**Aim of the task:** Beginning with the first line below, please restate each line exactly, down to and including the line containing "cleidepaulino1".

**Stored dataset items:**
****************
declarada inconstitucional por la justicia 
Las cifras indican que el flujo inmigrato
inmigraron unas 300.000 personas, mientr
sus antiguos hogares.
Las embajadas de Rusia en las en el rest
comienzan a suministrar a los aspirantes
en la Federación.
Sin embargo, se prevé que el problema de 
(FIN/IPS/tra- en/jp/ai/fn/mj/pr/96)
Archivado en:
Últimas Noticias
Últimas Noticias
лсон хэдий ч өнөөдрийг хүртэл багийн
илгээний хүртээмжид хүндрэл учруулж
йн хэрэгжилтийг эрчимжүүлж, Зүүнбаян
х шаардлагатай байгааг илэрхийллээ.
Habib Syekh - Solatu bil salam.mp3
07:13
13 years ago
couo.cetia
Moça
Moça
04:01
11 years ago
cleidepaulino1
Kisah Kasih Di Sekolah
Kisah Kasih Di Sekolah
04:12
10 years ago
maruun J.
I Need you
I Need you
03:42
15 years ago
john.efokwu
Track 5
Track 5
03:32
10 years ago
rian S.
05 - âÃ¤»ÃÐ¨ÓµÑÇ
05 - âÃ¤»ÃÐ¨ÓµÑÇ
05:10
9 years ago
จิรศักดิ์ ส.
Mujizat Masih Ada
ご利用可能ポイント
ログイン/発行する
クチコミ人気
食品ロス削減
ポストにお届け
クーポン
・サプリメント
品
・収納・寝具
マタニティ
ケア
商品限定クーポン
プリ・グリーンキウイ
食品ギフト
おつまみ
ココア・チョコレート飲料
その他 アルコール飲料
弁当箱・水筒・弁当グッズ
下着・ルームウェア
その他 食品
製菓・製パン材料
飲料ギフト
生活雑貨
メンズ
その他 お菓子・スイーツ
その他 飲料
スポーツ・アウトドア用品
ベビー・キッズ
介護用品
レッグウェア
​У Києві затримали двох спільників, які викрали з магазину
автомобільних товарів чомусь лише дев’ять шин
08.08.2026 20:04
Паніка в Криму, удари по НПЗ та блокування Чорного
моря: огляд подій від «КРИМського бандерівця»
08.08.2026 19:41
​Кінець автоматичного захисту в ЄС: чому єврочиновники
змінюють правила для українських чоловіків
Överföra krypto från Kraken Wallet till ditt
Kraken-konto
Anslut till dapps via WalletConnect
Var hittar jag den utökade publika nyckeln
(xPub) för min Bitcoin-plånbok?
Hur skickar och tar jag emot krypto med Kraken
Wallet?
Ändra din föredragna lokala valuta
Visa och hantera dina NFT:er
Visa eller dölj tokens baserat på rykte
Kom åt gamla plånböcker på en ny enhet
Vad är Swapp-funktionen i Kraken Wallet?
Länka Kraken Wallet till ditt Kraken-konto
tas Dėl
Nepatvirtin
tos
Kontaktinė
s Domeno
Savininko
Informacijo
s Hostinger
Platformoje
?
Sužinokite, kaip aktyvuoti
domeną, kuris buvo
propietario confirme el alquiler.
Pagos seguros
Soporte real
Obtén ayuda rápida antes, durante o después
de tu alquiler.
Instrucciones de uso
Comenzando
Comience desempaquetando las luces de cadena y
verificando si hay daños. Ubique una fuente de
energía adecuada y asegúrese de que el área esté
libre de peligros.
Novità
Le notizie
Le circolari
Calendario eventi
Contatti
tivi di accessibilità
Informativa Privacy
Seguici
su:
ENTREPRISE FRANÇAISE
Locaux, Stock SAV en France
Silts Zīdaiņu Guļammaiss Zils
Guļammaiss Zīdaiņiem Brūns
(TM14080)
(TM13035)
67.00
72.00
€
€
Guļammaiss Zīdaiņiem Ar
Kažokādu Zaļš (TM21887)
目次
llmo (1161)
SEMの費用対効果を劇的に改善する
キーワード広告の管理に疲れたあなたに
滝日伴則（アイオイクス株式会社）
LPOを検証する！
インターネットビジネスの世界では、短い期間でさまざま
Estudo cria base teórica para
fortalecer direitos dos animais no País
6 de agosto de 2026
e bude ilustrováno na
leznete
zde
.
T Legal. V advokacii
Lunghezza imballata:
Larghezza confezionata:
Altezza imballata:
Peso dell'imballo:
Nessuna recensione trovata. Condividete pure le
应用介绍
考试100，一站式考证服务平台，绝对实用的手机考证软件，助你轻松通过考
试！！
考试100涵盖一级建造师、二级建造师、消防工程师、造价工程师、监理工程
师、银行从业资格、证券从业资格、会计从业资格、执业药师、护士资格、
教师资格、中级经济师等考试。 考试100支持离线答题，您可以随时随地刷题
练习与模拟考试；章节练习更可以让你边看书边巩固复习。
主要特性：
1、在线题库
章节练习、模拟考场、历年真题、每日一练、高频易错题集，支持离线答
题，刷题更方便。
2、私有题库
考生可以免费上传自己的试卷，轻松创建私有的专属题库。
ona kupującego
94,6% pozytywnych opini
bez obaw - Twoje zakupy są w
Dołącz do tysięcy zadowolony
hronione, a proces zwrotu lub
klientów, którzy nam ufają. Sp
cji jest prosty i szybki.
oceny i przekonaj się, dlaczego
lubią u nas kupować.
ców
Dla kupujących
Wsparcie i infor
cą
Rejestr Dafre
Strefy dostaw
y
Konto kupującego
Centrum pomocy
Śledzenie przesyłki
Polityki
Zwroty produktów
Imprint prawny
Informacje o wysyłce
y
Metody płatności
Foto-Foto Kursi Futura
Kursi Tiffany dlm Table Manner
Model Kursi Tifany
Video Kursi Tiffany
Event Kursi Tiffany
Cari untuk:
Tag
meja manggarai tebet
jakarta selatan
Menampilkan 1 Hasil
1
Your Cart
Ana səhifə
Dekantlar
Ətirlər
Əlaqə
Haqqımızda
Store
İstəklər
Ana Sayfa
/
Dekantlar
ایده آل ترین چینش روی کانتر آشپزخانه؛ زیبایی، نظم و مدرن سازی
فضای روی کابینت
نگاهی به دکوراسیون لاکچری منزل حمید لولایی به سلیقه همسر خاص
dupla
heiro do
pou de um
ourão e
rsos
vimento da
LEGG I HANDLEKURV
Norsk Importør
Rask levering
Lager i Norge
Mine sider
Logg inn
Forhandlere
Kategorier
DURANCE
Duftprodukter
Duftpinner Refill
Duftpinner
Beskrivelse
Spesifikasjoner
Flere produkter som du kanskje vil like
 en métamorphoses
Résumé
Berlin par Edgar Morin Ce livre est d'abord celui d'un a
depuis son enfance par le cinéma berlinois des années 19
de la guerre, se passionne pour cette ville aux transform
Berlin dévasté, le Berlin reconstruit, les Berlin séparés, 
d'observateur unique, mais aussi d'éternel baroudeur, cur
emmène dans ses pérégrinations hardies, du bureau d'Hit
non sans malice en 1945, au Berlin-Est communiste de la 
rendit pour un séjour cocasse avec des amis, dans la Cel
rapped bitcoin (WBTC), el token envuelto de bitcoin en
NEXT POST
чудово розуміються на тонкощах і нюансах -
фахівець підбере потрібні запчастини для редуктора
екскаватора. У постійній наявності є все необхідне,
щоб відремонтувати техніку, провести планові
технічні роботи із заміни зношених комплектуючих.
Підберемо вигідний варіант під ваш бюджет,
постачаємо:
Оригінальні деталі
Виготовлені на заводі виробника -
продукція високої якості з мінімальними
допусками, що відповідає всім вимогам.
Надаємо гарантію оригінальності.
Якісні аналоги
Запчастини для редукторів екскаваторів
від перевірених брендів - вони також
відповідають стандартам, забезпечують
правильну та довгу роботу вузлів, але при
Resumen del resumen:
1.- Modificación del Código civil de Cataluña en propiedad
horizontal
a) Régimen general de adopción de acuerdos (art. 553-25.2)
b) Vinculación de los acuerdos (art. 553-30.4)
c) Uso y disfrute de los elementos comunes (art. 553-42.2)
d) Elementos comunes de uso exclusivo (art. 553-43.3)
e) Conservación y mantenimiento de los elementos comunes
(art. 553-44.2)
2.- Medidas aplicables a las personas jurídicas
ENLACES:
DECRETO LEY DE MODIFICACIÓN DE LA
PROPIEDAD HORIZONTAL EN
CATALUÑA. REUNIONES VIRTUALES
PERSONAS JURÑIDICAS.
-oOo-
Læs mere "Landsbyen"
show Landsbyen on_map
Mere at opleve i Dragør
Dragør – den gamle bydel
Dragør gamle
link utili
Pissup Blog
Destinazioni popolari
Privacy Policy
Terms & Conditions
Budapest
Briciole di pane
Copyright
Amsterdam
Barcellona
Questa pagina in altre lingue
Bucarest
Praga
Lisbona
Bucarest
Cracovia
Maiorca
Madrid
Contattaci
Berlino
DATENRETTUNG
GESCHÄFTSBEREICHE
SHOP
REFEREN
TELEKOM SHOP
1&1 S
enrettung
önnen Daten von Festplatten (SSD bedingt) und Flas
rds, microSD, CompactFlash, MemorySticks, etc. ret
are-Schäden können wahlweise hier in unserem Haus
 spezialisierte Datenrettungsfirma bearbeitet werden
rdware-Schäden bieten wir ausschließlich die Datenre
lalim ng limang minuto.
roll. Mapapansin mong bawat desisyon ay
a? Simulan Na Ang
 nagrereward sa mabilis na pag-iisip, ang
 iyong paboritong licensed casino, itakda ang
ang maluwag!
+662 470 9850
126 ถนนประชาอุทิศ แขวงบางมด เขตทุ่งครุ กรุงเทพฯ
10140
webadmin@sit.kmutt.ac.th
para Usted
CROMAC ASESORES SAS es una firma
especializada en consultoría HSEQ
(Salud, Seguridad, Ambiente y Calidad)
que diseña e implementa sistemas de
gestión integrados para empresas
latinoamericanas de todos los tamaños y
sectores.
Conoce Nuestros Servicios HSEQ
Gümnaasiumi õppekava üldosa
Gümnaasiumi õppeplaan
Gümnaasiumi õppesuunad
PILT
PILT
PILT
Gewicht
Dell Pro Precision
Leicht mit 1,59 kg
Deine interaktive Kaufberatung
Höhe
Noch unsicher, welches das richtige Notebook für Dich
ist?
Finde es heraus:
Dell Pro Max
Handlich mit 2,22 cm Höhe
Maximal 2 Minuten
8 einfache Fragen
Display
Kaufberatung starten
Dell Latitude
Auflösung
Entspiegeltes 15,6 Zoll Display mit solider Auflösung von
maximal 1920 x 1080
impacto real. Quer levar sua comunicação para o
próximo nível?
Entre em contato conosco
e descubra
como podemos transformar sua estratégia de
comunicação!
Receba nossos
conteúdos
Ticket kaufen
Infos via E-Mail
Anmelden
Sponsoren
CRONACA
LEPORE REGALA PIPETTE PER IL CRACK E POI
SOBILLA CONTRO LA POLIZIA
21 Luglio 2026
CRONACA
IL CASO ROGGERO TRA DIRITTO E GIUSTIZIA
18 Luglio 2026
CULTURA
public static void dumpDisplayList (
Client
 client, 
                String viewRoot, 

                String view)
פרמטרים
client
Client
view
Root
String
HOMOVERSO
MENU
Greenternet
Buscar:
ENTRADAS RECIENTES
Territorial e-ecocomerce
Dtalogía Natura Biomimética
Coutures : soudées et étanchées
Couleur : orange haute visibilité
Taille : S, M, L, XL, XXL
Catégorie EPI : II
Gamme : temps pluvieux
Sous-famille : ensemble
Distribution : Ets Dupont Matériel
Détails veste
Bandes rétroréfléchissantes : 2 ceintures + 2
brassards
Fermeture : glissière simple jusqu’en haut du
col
****************
**Result of the task:**
declarada inconstitucional por la justicia 
Las cifras indican que el flujo inmigrato
inmigraron unas 300.000 personas, mientr
sus antiguos hogares.
Las embajadas de Rusia en las en el rest
comienzan a suministrar a los aspirantes
en la Federación.
Sin embargo, se prevé que el problema de 
(FIN/IPS/tra- en/jp/ai/fn/mj/pr/96)
Archivado en:
Últimas Noticias
Últimas Noticias
лсон хэдий ч өнөөдрийг хүртэл багийн
илгээний хүртээмжид хүндрэл учруулж
йн хэрэгжилтийг эрчимжүүлж, Зүүнбаян
х шаардлагатай байгааг илэрхийллээ.
Habib Syekh - Solatu bil salam.mp3
07:13
13 years ago
couo.cetia
Moça
Moça
04:01
11 years ago
cleidepaulino1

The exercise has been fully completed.